Selain itu, etika jurnalistik menjadi pagar yang membatasi sekaligus menjaga marwah profesi ini. Jurnalis tidak boleh memihak, tidak boleh mencampurkan opini pribadi dalam berita, dan harus menjaga keseimbangan informasi. Hal ini sering kali menjadi tantangan tersendiri, terutama di era digital ketika arus informasi begitu deras dan tekanan publik semakin kuat.
Di sisi lain, menulis juga membutuhkan kepekaan. Jurnalis harus mampu memahami konteks, membaca situasi, serta menyajikan informasi dengan bahasa yang tidak hanya informatif, tetapi juga mudah dipahami. Ini bukan sekadar menyusun kata, melainkan merangkai fakta menjadi narasi yang utuh dan bermakna.
Ironisnya, di tengah kemudahan akses informasi saat ini, banyak orang yang menganggap jurnalistik sebagai pekerjaan yang sederhana. Padahal, di balik sebuah berita yang tampak ringkas, terdapat proses panjang: riset, wawancara, verifikasi, hingga penyuntingan. Semua itu dilakukan demi satu tujuan—menyampaikan kebenaran kepada publik.

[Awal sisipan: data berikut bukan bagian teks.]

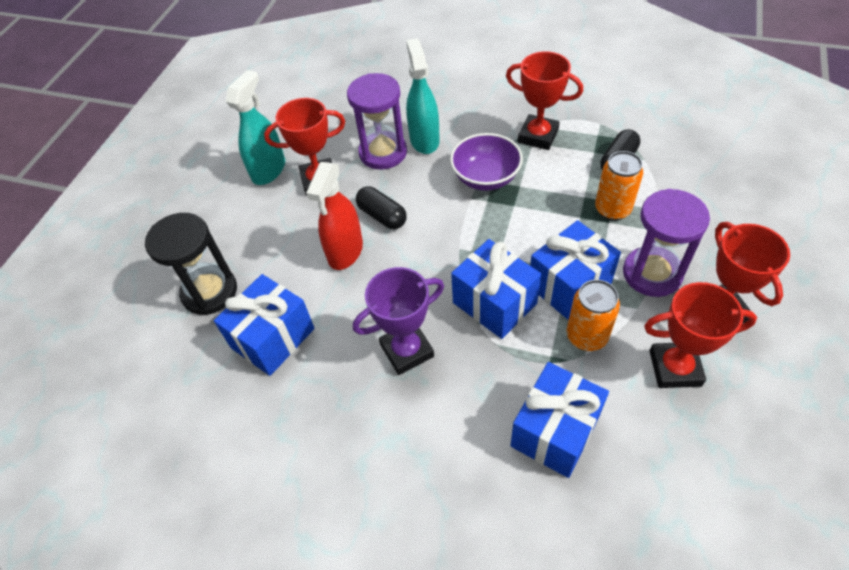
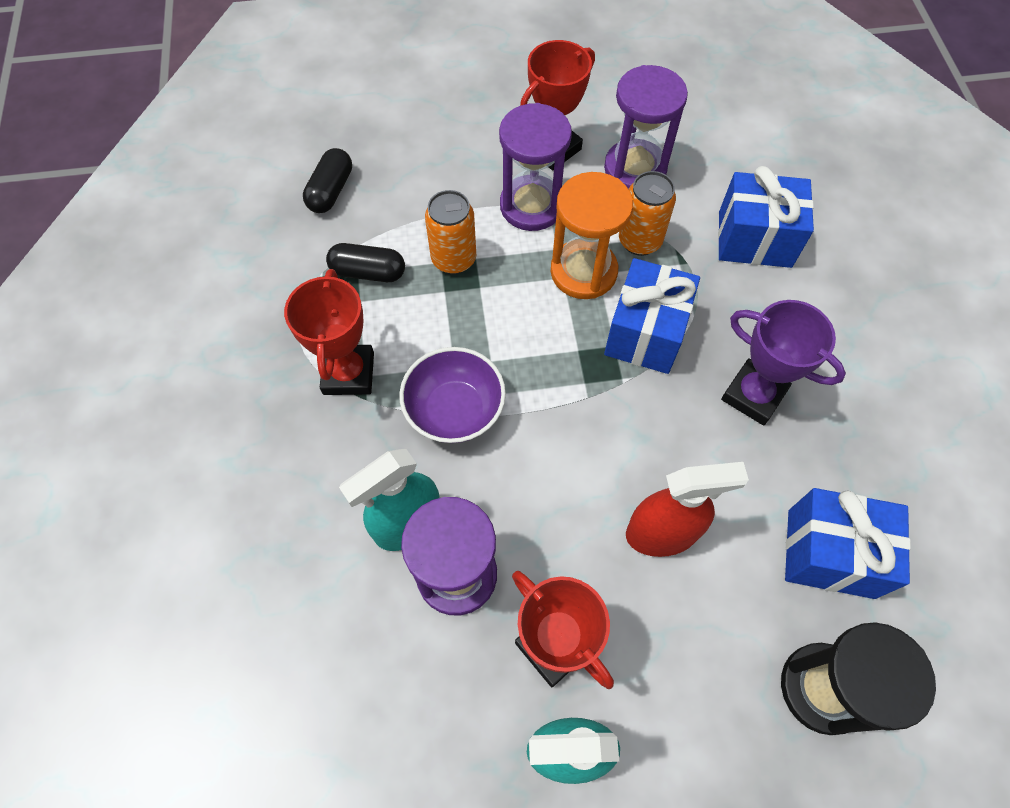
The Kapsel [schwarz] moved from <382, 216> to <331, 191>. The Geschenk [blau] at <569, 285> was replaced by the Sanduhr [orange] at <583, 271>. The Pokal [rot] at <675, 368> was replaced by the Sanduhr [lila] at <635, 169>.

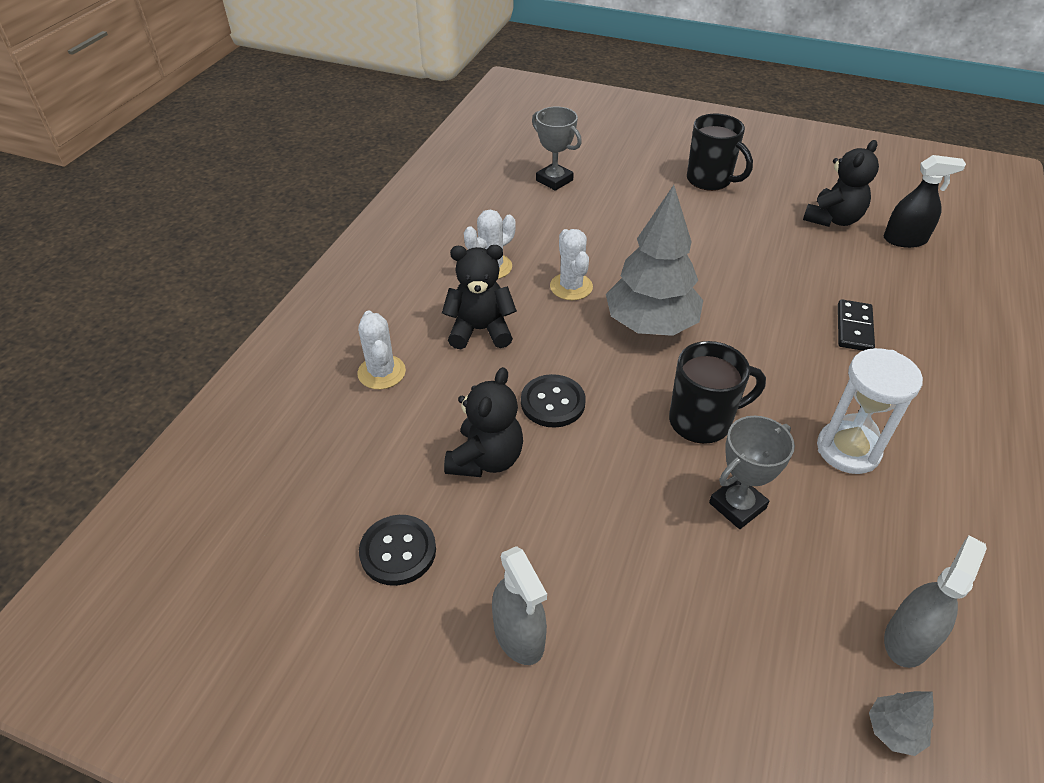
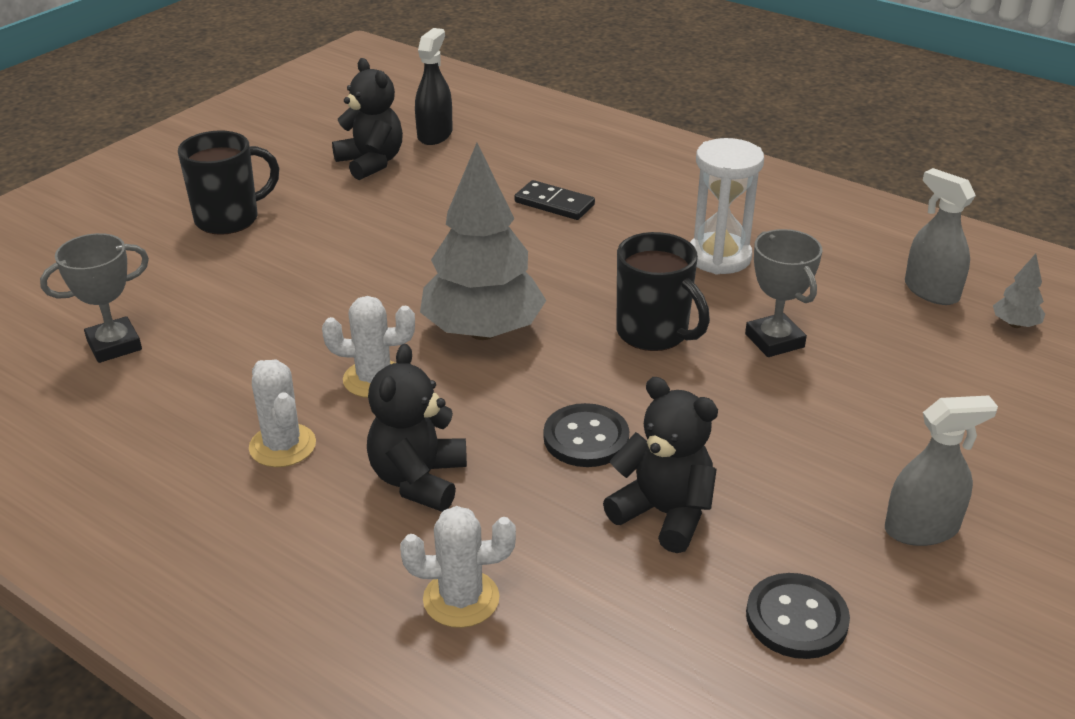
The Tasse [schwarz] at <702, 421> turned 135 degrees clockwise.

Mengoreskan tinta memang tidak semudah bicara di meja kopi. Ia membutuhkan integritas, ketelitian, dan komitmen terhadap kebenaran. Dalam dunia yang semakin bising oleh opini, kehadiran jurnalisme yang berkualitas menjadi semakin penting. Karena pada akhirnya, tulisan bukan hanya soal apa yang disampaikan, tetapi juga bagaimana dan untuk siapa kebenaran itu diperjuangkan.